GEGEVEN TEKST
.....

Het eerste wat je moet begrijpen is wat “lag” is. Bij motoren met drukvulling reageert de motor, wanneer de bestuurder het gaspedaal hard intrapt, niet lineair op zijn vraag naar “meer vermogen”. In plaats daarvan wint hij aan koppel naarmate de uitlaatgasstroom versnelt. Wanneer deze een kritieke snelheid bereiken om de turbocompressor effectief aan te drijven, levert de motor plots een dosis “extra” koppel.
Het echte probleem met turbomotoren zit hem in de reactietijd van het gaspedaal
Die tijd tussen het vragen om meer vermogen en het krijgen van die “kick” wordt “lag” genoemd.
De lag komt door de inertie van het turbocompressorsysteem. Zoals u inmiddels wellicht weet, gebruikt de turbocompressor de energie van de verbrandingsgassen die het uitlaatspruitstuk verlaten om een turbine te laten draaien. Deze turbine is gekoppeld aan een andere turbine, die de lucht samenperst die de motor inkomt.
Omdat deze twee turbines een niet onaanzienlijke massa hebben, is het versnellen en afremmen ervan geen kwestie van milliseconden. Bovendien hebben zij een optimale werkingszone, waaronder zij geen effectieve “opvoerdruk” leveren.
Dat wil zeggen, wanneer de turbocompressorturbine bij lage toerentallen per minuut draait, is hij niet in staat de lucht in het inlaatspruitstuk samen te persen. Aangezien de motor ontworpen is om van een turbocompressor te worden voorzien, is de effectieve compressieverhouding in de verbrandingskamer wanneer de turbo niet blaast te laag, en is het dus niet mogelijk om benzine bij volgas in te spuiten, of om grote vermogensdoses te verkrijgen.
Wanneer de bestuurder hard op de gashendel drukt, komt er een kettingeffect op gang: de gasklepvlinder gaat open en de hoeveelheid lucht en benzine die de motor binnenkomt, neemt toe. Met meer lucht en brandstof worden de uitlaatgassen en hun energie verhoogd, zodat ze de turbocompressorturbine iets sneller aandrijven. Hierdoor wordt de inlaatlucht iets meer samengeperst, wat meer luchtstroom in de verbrandingskamer genereert, meer vermogen, meer energie in de uitlaatgassen, wat de turbocompressorturbine nog meer aandrijft… En zo gaat het maar door tot die kritieke turbosnelheid wordt bereikt die erin slaagt om aan de vraag van de bestuurder te voldoen.

.....

OPDRACHT
Noem elk woord en elke woordgroep die in de tekst over turbomotoren tussen aanhalingstekens staat, elk één keer. Gebruik voor je antwoord alleen de tekst over turbomotoren.

.....

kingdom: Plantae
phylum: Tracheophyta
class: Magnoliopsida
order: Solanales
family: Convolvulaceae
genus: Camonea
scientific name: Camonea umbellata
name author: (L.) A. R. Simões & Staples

.....

UITKOMST
lag
meer vermogen
extra
kick
opvoerdruk